Scheduling tensor programs

2 minute read

Published:

Tensor programs are ubiquitous, ranging from general matrix muliplication to deep neural networks. However, due to extensive float number computation, execution them can incur high latency. Indeed, it is well-known that the rejuvenation of neural networks is very much due to the use of GPUs for these computation — thus accelerating tensor programs is of great importance.

The remaining question is how should we achieve that? In below I capsulize the methods into two categories:

  1. Optimize the tensor program with either reformulation or approximation
    • Reformulation: this optimizes only the algorithm from which the tensor program is created. For example, Strassen’s algorithm accelerates matrix multiplication since it uses less multiplications.
    • Approximation: this kind of opitmization generates a new tensor program that is similar but is “cheaper”. For example, by quantization, one can obtain a significantly smaller network whose peformance is usually similar to the original net.
  2. Optimize the execution with hardware advancement
    • This keeps tensor program untouched, but instead optimzing how they could be executed on a given hardware.

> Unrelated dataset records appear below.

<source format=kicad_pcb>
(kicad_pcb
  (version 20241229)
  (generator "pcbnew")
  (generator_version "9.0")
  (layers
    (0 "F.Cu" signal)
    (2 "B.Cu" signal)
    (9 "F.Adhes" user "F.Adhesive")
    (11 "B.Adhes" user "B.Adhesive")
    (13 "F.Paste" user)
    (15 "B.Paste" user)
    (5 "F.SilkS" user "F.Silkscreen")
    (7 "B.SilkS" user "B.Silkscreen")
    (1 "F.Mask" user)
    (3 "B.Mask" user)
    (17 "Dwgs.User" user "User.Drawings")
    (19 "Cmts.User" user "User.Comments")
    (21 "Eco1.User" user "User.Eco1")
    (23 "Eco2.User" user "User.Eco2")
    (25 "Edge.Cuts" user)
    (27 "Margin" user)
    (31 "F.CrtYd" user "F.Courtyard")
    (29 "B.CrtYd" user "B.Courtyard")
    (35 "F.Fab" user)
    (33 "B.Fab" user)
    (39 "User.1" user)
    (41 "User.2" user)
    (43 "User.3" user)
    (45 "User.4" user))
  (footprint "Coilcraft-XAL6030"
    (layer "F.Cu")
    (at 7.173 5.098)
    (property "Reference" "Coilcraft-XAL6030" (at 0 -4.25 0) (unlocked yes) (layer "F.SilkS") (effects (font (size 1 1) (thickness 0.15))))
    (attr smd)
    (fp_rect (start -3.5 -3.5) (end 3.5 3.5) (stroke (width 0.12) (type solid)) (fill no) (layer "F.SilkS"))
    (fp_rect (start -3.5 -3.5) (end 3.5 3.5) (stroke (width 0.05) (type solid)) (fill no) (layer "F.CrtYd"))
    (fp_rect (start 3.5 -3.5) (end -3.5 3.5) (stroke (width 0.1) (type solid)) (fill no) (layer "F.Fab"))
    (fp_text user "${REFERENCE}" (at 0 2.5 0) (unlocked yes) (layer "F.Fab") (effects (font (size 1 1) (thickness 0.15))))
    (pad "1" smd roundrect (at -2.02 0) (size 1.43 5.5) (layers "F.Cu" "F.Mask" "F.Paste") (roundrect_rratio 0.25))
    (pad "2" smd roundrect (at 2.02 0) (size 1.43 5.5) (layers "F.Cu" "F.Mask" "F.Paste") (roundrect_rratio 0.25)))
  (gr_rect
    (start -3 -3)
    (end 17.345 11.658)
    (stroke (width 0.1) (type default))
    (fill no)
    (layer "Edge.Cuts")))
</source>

For example, the development of cuDNN is one such endeavour.

We are primarily interested in category 2), but with yet one more aspiration: automate the process. The approach to this end requires two ingredients:

  • A language — this refers to a domain specific language through which tensor program can be specified.
  • A compiler — this refers to a tool that can translate the high-level source code into efficient low-level implementation.

In below are two instances of the above idea.

Halide

Halide is a C++ embedded language, proposed Jonathan Ragan-Kelley and Andrew Adams in 2012.

Auto-schedulers

TVM

TVM is a Python embedded language; its grammar is very much similar to tensorflow, pytorch.

Auto-schedulers

Difference between Halide and TVM

Language expressiveness difference

Halide supports DAG like computational logics. TVM is fully compatible with Tensorflow and PyTorch, so it also supports recurrent network architectures.

Auto-scheduler algorithms difference

  • The autoscheduler in Halide schedules a program stage by stage, where a stage is a functional object. At each stage, it makes two type of decisions
    • Cross-stage granularity:
    • Intra-stage order:
  • The autoscheduler in TVM divides the computation graph into independent operators (an operator is similar to a stage in Halide), then optimize each operator separately.